計画の遅れから鬱々とした日々を送ってきたバクー-トビリシ-ジェイハン石油パイプライン・コンソーシアムに吉報が届いた。カザフスタンからだ。カザフスタンは2010年には1億トンに達すると見込まれる産出原油の20-30%をバクー-トビリシ-ジェイハン石油パイプライン(BTCパイプライン)を通じて西側市場に供給する予定だ。このことは、最大輸送能力5000万トンのBTCパイプラインの活用のためにも、同パイプラインが「経済性を備えた」パイプラインたるためにも意義深いものだ。
アゼルバイジャンとBTCプロジェクトのブラント所有・運営各社は、カザフスタン側と長期にわたってカザフ産原油のBTCパイプライン利用について交渉を行っていた。交渉は2ヶ月前に新たな一歩を踏み出し、技術的な細部についての協議が開始されていた。

■ロシアによる妨害があった
双方は2005年4月時点でカスピ海のカザフスタン沿岸からバクーへと至るタンカーを基幹としたパイプラインシステムの建設に関して基本合意に達していた。5月25日にサンガチャル・ターミナルで行われたBTCパイプライン初稼動式典以前に双方が文書に署名すると見られていた。しかし、カスピ海における石油産業管理においていまだ「発言の主」であることを示そうとするロシアはカスピ海の帰属といった問題を示してカザフスタンに圧力をかけたのだ。ロシアの圧力によって、カザフスタンは、基本的な原則において合意に達していながら、署名できずにいたのである。

■カザフスタンの閣僚明かす
カザフスタンが後退の様子を見せるや、アメリカと、カザフで石油掘削に携わり、BTCプロジェクトでもプラントの所有主である各社は対応を加速させた。それまでアゼルバイジャン政府とカザフスタンの通商関係は停滞していた。トルコとグルジアはパイプラインの通過国としてアゼルバイジャンの尽力に満足感を表明していた。
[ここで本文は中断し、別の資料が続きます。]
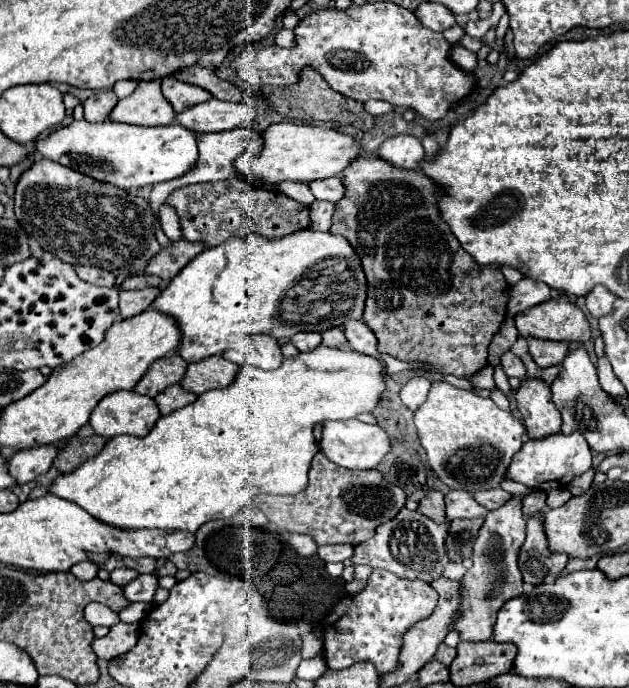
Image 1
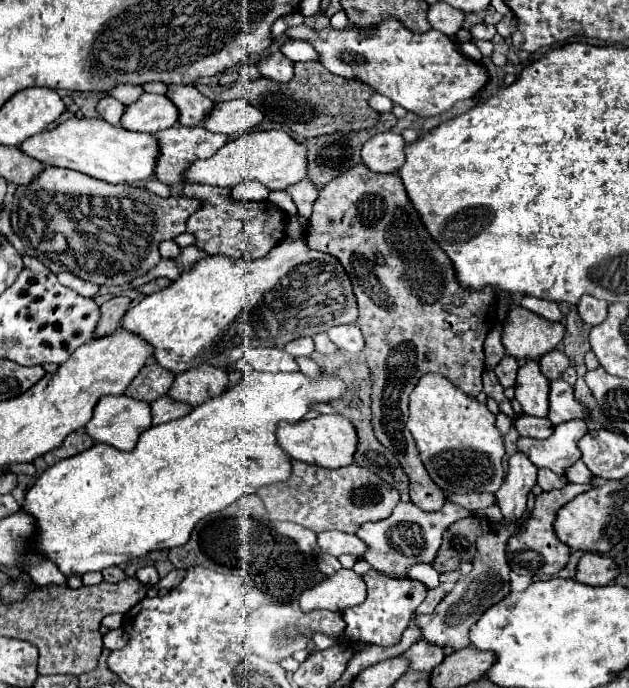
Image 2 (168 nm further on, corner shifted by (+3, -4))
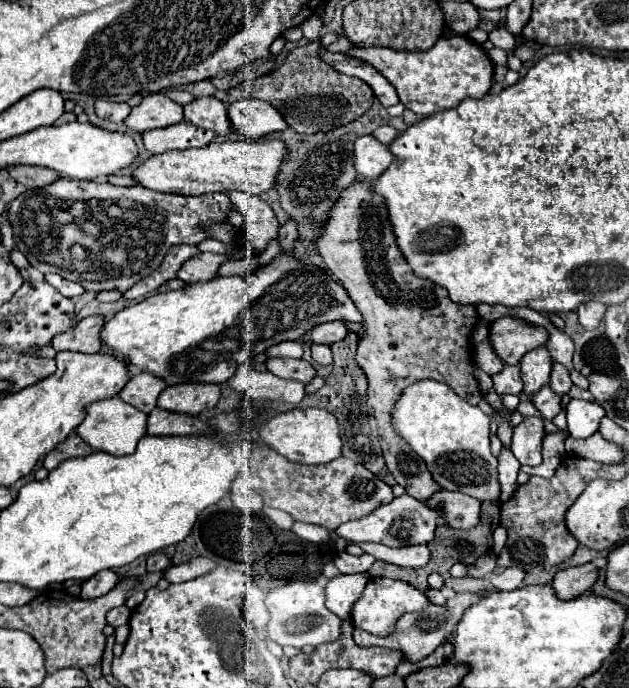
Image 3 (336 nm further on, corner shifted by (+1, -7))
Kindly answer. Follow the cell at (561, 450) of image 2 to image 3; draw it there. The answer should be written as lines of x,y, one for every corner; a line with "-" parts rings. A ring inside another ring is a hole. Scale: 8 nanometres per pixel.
572,398
566,406
566,420
568,420
568,432
574,438
588,438
594,432
598,432
600,420
604,418
606,410
598,406
598,402
578,400

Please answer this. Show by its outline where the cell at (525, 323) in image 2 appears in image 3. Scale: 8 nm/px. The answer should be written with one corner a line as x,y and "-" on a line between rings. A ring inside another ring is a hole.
504,316
490,324
488,340
492,344
492,350
504,364
518,364
526,352
546,344
548,332
540,326

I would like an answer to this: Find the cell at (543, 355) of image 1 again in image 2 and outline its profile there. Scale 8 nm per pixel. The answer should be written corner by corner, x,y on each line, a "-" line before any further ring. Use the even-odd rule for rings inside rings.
550,351
538,359
546,379
560,379
560,373
568,367
568,357
562,351

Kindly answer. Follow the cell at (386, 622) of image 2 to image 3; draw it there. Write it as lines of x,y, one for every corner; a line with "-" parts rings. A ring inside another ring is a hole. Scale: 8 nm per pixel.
370,578
362,596
354,602
352,606
352,624
360,630
372,632
372,634
384,634
390,632
394,620
406,612
416,612
422,610
428,604
428,598
424,592
414,588
412,584
406,584
402,580
392,580
392,578

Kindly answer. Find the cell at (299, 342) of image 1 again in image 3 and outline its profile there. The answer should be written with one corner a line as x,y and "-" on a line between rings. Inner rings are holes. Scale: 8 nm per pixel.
280,342
270,346
264,352
268,358
282,356
282,358
302,358
302,342

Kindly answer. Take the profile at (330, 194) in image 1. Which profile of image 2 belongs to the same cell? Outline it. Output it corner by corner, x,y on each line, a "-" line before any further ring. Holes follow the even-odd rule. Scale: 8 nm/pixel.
304,179
304,181
300,181
300,183
292,185
292,187
288,187
286,191
292,195
292,199
294,199
296,207
298,207
298,213
304,215
304,217
310,217
312,205
314,205
316,197
320,195
320,189
318,189
312,181

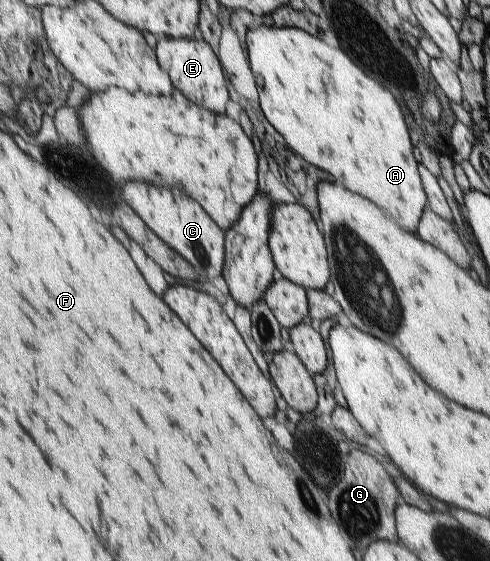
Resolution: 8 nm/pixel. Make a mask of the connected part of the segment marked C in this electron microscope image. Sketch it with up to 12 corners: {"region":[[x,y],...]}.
{"region":[[126,182],[121,201],[198,273],[219,277],[226,233],[187,194]]}

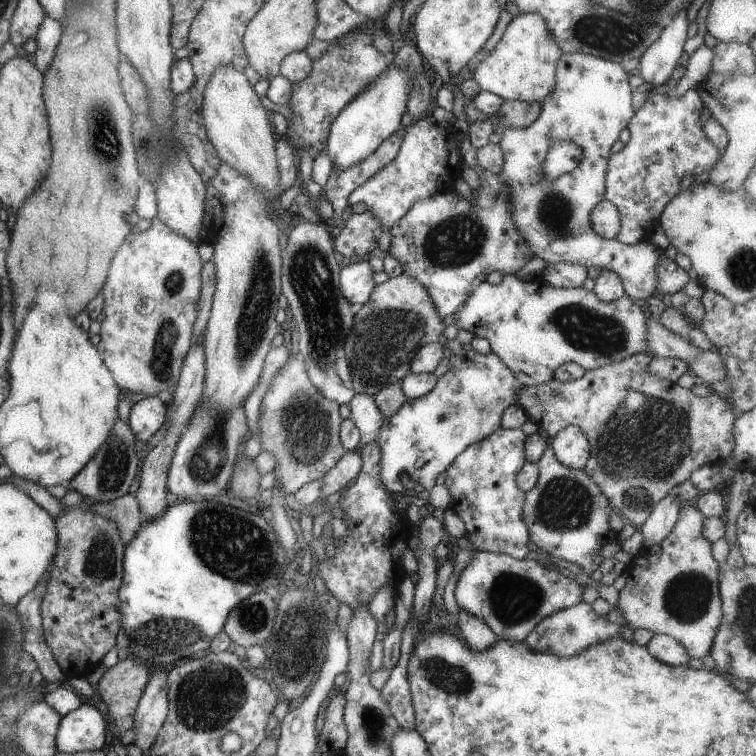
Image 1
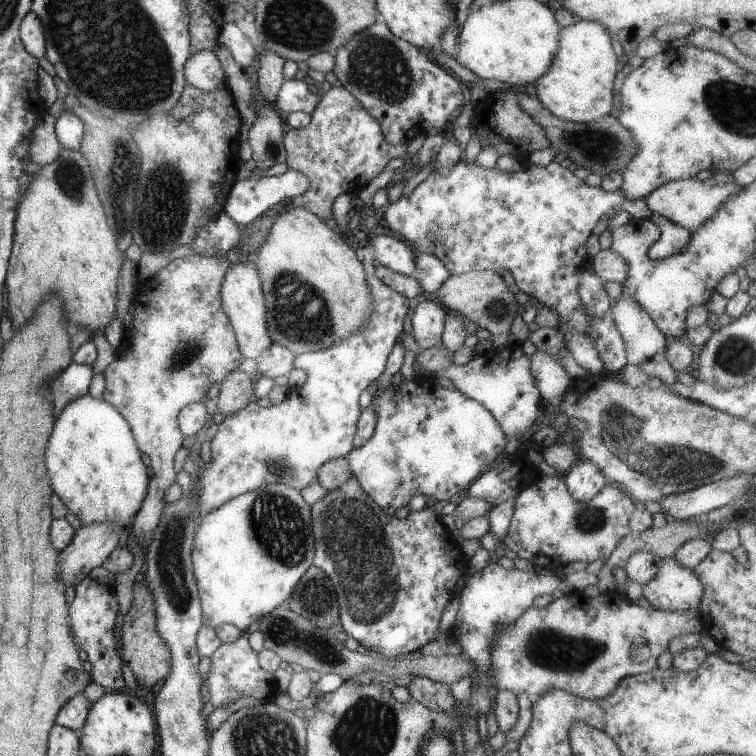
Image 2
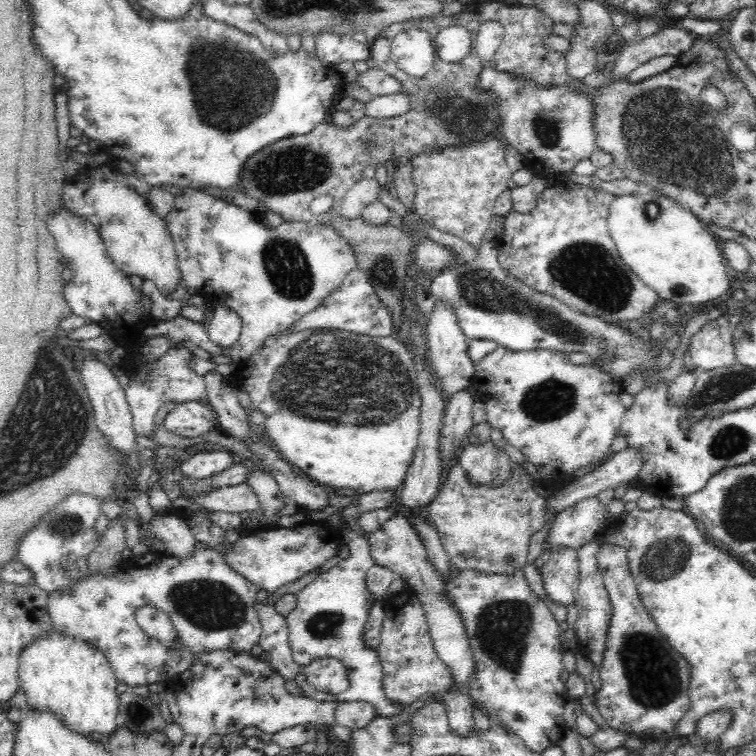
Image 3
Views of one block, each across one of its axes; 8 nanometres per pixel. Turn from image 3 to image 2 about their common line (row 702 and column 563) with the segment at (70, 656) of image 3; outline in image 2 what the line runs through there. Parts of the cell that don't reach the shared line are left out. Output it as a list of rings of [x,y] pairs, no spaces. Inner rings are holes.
[[[581,19],[579,22],[559,29],[558,49],[549,68],[534,82],[536,97],[553,116],[574,123],[597,122],[616,104],[613,78],[617,72],[617,55],[611,47],[610,33],[605,26],[595,21]]]

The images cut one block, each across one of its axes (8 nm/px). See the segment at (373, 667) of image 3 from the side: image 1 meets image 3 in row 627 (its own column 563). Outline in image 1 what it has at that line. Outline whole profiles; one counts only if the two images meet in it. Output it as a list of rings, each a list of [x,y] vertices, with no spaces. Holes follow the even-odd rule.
[[[504,274],[499,284],[491,285],[487,283],[487,281],[483,281],[481,284],[477,284],[475,290],[471,290],[471,294],[465,298],[463,304],[459,304],[459,306],[455,308],[454,314],[455,328],[457,328],[457,330],[467,330],[467,332],[473,334],[474,337],[477,336],[488,340],[490,352],[495,354],[496,357],[499,357],[499,360],[511,371],[515,380],[519,382],[519,384],[522,384],[522,386],[537,386],[542,382],[547,382],[547,380],[553,378],[554,370],[557,366],[569,362],[579,364],[579,366],[586,371],[601,368],[602,366],[607,366],[614,362],[621,362],[621,360],[627,358],[627,356],[638,352],[647,352],[647,317],[649,314],[647,314],[644,308],[639,307],[638,302],[625,294],[621,296],[621,298],[611,300],[611,302],[601,302],[593,291],[587,291],[582,286],[566,289],[554,287],[547,284],[541,276],[537,276],[531,280],[519,280],[514,274]]]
そこでアゼルバイジャン、カザフ両国会談の席で署名の段階へと至ったのである。カスピアン・インヴェスター誌にヴラジーミル・ソジョルというペンネームで掲載された論文で、会談に出席したカザフスタンのエネルギー・鉱物資源相ヴラジーミル・シコルニク氏は、同会談がカザフ産石油をBTCパイプラインに接続して輸送することで合意した旨を明らかにした。同問題に関する外交文書が準備され、署名がなされ、短期間のうちに調印されるだろうとも語った。遅れながらも多大な工費を投じて完成したBTCパイプラインが「経済性」を備えるためには年間5,000万トンの石油を輸送する必要がある。ところが、カスピ海プロジェクトのみでは予定通りでもこの要件の半分近くを満たすのみであった。合意の内容は、カザフスタンが2010年までは年間2,000万トン、2015年以降は年間3,000万トンの石油をBTCパイプラインに供給する、というもの。この合意のおかげでBTCパイプラインはその能力を最大限に生かして稼動することになるだろう。カザフスタンが交渉に応じた最大の理由は、同国の石油生産量が2010年には年間1億トンに達することである。この量は、現在カザフスタンのテンギズからロシアの黒海沿岸のノヴォロシースクの港へと輸送されている量の5倍である。カザフスタン石油生産にかかわるAgip/ENI(イタリア)、Total(フランス)、ConocoPhillips(アメリカ)、Inpex(日本)の各社がBTCパイプライン・コンソーシアムにも参加していること、そしてテンギズでの石油生産に重要な役割を果たしているChevronTexaco社がUnocalを買収してこのコンソーシアムに加わること、これらはいずれも、BTCプロジェクトにとって見れば重要なアドバンテージであると目されている。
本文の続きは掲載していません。